感谢您花时间帮助我,我正在尝试抓取网站每个页面中所有人的公开联系信息,因此我构建了 3 个功能,一个用于修改 URL,一个用于从中提取源代码使用 BeautifulSoup 和 one 对其进行转换,最后得到名称、标题、电子邮件、个人网站和简历,但由于某种我不知道的原因,我只取回每个页面的第一个元素,它确实涵盖了全部页面数量,但它只抓取第一个人。
这是我在该部分中编写代码的方式,如果您能给我一些提示或发现我正在做的错误,我将不胜感激:)
def paginas(pages):
pag = (f'https://www.hsph.harvard.edu/profiles/page/{pages}/')
return pag
def extract(pag):
url = requests.get(pag).text
soup = BeautifulSoup(url, 'lxml')
return soup
def transform(soup):
#principal = soup.find('div', class_ = 'hsph-bootstrap')
items = soup.find_all('div', class_ = 'grid-card grid-card-hover position-relative border rounded px-4 py-5')
for item in items:
try:
#name = item.find('a').text.strip() this is another way of getting it in this website
name = item.find('h2', class_ = 'h3 mb-0').text.strip() #siempre tendrá
except:
name = 'not given'
#Contact data.
website = item.find('h2', class_ = 'h3 mb-0').a['href']
main = item.find('div', class_ = 'grid-card-content')
bio = main.find('div', class_ = 'faculty-bio small').text.strip()
university = 'Harvard School of Public Health'
#INSIDE THE LINK
wd = webdriver.Chrome(options=options)
wd.get(website)
insideurl = requests.get(website).text
insidesoup = BeautifulSoup(insideurl, 'lxml')
#BIO DATA
insitem = insidesoup.find('div', class_ ='row rounded bg-white p-5')
try:
email = insitem.find('p', class_ = 'faculty-contact mb-2').text.strip()
except:
email = ''
try:
ti = insitem.find('div', class_ = 'faculty-bio')
title = ti.find('p').text
except:
ti = ''
title = ''
#EXTRA DATA ON BIO.
try:
bio2 = insidesoup.find('div', class_ = 'faculty-profile-container container mb-5')

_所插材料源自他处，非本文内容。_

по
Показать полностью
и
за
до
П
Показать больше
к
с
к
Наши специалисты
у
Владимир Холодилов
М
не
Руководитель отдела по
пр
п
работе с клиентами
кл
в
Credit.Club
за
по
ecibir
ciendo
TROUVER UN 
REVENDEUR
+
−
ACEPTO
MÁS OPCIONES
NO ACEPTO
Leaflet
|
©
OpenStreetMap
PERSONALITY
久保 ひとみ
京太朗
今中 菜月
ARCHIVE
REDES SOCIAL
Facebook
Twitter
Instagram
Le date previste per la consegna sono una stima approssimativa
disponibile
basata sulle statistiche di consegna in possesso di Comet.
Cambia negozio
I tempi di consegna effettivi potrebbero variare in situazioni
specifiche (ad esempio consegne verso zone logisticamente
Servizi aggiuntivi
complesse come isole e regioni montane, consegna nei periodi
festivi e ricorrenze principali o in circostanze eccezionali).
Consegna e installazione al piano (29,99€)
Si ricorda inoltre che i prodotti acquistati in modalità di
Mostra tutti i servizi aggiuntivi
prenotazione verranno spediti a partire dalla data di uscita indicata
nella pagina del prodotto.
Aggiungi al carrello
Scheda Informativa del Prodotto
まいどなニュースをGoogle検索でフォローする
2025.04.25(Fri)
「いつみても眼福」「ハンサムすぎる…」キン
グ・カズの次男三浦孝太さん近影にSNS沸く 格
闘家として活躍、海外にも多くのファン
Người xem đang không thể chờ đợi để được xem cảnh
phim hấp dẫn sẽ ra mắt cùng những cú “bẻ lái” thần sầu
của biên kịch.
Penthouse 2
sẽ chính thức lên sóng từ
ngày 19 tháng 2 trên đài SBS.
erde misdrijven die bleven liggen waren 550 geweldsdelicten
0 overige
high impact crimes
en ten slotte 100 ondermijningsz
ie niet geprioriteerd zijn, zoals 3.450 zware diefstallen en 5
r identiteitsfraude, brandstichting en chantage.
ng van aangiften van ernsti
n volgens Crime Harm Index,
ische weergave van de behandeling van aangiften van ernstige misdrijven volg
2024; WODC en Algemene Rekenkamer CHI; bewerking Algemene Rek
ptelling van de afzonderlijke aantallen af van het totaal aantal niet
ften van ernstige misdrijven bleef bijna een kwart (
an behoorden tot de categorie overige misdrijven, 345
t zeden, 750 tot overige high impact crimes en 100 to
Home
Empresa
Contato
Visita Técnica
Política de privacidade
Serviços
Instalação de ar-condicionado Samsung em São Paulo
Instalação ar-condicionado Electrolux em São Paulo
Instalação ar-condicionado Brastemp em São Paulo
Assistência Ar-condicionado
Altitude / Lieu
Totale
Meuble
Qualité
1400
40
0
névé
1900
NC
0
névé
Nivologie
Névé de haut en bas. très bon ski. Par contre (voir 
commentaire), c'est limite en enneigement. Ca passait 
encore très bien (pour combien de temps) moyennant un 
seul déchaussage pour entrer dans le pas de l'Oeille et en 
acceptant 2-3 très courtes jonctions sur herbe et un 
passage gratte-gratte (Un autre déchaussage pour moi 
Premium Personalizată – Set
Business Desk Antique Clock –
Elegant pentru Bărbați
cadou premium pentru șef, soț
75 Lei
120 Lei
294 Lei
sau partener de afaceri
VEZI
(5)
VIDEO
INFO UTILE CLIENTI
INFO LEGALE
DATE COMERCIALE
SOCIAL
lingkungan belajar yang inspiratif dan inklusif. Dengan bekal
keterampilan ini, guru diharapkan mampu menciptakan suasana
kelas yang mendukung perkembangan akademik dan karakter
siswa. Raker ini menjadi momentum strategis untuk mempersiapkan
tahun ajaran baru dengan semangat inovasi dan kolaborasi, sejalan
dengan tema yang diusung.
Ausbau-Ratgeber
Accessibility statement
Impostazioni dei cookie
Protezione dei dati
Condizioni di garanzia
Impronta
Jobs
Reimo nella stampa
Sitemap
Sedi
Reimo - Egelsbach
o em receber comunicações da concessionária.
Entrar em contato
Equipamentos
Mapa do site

complete = bio2.find('div', class_ = 'faculty-profile-overview-section').text.strip()
except:
bio2 = ''
complete = ''
contact = {
'name' : name,
'title' : title,
'university' : university,
'email' : email,
'website' : website,
'bio' : complete,
'area' : bio,
}
leadlist.append(lead)
return
leadlist =[]
for pages in range(1,127,1):
c = paginas(pages)
b = extract(c)
d = transform(b)
print(len(leadlist))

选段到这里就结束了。